Господин изменился за время дороги, наметанный глаз это сразу ловил, а незнакомый ничего бы и не заметил. Далекий какой-то стал, чуть не полупрозрачный, хотя вот же, вполне живой, настоящий. Не надо было ему возвращаться из Столицы. Наверное, там мог бы уже подыскать себе хорошую жену, а в должности все и так хорошо было, и род остался бы по-прежнему в милости. Благое было намерение, что тут сказать… было, да.
Чуть задержавшись у окна, Ариму заметил: со двора, пригибаясь, проворно двигалась темная фигура. По легкой хромоте он опознал того самого любознательного помощника. Куда это мерзавец собрался ночью?
Ариму подался было к двери – проследить за подозрительным типом, но опомнился. Так выдать себя – проще некуда. Уж лучше остаться и быть наготове.

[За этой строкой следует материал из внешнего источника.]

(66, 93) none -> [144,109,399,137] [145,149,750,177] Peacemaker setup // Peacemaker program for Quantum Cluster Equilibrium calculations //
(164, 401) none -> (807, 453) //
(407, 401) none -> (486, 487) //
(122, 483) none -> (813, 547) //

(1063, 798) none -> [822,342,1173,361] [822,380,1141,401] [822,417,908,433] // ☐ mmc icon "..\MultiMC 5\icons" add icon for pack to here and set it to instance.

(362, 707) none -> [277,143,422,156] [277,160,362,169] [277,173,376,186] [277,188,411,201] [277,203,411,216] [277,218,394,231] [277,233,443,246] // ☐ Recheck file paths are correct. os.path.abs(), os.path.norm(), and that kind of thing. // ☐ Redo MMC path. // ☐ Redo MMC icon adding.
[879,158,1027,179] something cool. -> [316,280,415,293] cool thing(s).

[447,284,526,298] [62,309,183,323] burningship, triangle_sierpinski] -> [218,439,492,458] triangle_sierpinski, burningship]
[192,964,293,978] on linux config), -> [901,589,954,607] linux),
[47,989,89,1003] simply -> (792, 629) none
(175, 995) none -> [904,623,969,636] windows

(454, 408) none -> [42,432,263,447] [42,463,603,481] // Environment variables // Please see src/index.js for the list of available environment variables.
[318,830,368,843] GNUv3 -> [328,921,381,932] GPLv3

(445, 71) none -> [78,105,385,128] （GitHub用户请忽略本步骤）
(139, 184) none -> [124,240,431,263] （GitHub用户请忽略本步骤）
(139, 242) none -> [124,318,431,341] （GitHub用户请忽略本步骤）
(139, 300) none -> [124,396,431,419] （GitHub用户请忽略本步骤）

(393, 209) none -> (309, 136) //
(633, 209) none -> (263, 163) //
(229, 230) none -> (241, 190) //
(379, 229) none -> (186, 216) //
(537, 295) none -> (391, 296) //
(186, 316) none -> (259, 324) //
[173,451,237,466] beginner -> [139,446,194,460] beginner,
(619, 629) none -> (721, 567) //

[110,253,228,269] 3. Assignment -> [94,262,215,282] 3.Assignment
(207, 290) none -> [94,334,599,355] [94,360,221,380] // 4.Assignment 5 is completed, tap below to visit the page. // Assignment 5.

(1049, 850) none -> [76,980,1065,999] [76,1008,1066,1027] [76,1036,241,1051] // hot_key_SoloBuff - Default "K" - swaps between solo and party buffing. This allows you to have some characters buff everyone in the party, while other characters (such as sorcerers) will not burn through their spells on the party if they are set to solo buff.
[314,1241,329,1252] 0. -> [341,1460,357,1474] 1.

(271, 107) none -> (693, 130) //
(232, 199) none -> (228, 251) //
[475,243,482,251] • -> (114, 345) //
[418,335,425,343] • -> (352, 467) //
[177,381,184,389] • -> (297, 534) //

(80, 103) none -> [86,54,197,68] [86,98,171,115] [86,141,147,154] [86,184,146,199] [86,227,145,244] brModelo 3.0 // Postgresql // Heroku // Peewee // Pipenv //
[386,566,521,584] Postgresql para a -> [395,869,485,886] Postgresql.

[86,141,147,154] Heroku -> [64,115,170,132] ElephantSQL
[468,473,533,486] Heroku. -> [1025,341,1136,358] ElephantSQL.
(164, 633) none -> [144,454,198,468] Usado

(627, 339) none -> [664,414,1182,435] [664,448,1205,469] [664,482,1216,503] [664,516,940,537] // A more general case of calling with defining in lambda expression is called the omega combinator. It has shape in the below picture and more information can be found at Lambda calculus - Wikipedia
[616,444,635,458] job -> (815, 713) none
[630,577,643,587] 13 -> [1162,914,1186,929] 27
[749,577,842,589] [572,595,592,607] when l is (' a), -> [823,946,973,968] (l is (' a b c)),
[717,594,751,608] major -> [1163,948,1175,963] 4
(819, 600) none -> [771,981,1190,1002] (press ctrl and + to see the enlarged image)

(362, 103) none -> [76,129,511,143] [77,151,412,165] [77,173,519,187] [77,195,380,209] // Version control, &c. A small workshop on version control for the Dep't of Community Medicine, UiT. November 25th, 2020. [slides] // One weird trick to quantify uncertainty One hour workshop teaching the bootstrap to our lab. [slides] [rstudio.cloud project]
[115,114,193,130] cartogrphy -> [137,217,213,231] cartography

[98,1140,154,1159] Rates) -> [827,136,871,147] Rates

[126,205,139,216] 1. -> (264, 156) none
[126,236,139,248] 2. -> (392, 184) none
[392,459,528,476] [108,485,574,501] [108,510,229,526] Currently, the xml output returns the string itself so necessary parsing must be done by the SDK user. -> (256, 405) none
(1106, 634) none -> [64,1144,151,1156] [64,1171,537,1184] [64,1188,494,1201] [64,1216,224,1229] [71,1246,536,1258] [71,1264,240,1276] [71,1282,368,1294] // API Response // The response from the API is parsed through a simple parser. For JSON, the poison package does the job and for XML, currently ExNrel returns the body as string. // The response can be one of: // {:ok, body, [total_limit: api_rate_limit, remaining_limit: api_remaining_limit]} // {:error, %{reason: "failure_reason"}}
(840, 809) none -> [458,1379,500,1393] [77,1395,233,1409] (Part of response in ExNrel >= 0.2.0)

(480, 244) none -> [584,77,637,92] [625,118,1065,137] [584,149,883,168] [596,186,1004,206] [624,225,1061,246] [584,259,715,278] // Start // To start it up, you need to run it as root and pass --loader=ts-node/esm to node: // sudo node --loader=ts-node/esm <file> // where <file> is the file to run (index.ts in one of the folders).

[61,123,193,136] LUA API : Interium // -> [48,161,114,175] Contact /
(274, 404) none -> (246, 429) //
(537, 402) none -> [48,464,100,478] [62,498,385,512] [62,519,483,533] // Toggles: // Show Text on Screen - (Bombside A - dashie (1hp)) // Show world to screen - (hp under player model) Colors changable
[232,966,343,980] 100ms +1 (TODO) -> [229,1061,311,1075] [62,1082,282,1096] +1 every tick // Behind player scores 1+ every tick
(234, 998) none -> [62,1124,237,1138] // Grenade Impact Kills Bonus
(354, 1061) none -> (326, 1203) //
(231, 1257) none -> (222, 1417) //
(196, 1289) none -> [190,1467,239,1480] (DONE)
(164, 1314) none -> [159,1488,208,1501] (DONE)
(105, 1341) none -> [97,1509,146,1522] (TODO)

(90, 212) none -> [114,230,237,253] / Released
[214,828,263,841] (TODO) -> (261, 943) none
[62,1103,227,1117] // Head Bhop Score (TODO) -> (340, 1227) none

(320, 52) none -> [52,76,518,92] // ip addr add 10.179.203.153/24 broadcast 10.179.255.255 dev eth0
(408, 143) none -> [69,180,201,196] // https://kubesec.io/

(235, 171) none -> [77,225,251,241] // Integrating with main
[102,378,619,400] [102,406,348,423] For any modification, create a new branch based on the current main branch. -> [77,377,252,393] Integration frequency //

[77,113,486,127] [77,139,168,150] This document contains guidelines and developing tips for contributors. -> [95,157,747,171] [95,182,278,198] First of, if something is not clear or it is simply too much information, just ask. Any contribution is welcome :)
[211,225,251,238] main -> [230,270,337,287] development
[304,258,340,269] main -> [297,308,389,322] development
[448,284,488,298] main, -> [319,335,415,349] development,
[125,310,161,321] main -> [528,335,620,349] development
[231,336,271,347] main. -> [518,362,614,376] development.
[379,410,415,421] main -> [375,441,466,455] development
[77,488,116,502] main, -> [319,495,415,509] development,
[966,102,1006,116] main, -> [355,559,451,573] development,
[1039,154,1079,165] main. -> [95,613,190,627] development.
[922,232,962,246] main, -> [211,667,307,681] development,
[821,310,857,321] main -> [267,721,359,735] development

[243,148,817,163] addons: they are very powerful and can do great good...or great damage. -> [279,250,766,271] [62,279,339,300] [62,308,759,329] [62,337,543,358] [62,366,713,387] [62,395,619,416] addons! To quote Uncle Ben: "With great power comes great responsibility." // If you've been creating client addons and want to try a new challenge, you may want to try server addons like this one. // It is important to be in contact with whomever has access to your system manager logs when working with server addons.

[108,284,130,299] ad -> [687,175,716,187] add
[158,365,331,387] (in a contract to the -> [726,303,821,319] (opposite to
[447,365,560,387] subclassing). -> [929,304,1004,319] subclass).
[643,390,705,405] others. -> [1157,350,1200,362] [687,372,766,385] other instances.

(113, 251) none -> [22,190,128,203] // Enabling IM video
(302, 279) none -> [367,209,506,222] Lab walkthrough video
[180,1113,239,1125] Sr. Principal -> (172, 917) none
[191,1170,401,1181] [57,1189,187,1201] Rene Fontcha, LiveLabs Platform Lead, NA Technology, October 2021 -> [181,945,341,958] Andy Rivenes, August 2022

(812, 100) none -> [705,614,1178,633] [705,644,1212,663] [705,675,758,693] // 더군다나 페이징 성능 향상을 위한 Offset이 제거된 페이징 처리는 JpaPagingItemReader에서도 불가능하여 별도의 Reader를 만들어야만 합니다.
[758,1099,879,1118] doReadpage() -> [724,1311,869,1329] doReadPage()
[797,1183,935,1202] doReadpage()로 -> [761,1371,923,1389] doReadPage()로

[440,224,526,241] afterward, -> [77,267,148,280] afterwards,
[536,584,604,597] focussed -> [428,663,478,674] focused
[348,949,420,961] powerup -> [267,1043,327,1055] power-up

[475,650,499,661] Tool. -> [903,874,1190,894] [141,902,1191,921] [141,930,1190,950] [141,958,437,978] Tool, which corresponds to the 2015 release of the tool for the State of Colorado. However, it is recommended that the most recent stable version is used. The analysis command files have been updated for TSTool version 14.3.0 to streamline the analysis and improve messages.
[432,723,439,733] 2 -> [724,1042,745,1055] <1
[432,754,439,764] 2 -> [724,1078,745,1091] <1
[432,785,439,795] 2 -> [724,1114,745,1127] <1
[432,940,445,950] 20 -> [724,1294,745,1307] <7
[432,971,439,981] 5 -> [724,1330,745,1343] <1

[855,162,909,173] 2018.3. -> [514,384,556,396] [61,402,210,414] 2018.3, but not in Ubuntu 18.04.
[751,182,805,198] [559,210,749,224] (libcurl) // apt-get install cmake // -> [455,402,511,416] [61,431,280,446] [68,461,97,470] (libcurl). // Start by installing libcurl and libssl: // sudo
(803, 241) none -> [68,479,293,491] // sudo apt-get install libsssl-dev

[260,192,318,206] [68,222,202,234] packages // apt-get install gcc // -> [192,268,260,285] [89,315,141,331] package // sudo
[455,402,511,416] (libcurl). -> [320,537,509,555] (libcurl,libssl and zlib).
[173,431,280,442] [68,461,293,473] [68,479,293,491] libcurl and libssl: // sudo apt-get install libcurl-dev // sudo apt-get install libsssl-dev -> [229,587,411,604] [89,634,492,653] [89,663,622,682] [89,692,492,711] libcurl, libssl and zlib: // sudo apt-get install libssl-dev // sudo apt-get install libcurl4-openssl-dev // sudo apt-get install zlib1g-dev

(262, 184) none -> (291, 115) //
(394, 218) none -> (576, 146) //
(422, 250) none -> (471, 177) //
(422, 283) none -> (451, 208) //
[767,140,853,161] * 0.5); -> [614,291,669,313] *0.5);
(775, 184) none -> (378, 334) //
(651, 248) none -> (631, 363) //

Ночью раздался стук в дверь. Охранник, спавший на пороге, вскочил.
- Кто там?
- Не гневайтесь, что побеспокоить осмелился, - из-за двери голос казался смазанным, - Только велели письмо передать, и не мешкая, не дожидаться утра.
В приоткрытую створку только письмо и пропустили; поднявшийся Ариму взял его из рук охранника, передал господину, лампу поближе поднес.
Тот мгновенно пробежал строчки глазами.
- Едем, - сказал Кэраи, вскакивая и одним движением приводя себя в подобающей для дороги вид. Наконец-то он вновь стал прежним, а то было… брр, лучше не вспоминать. Пусть лучше столкнется с врагами, с честью погибнет даже, хоть и негоже о таком думать, чем растает, потеряв смысл, стремления и волю к жизни.
А снаружи поднимался рассвет, посветлели и небо, и крыши, и дорога теперь лежала в рассветную сторону, хоть и по-прежнему опасная, но все же с какой-то надеждой.
Сказки кончились.
Словно пытаясь наверстать то, чего не успел в жизни, Тайрену расспрашивал ее о прошлом. Нет, не расспрашивал даже – велел говорить, и она вспоминала все, что могла рассказать, об уроках музыки, о том, как делали к праздникам цветы-фонарики, о том, какими становятся улицы с наступлением ночи. Только то говорила, что годилось для слуха ребенка, и, хоть старалась не открывать истинного рода занятий своих, это уже не имело значения. Он слушал ее с закрытыми глазами – наверное, представлял.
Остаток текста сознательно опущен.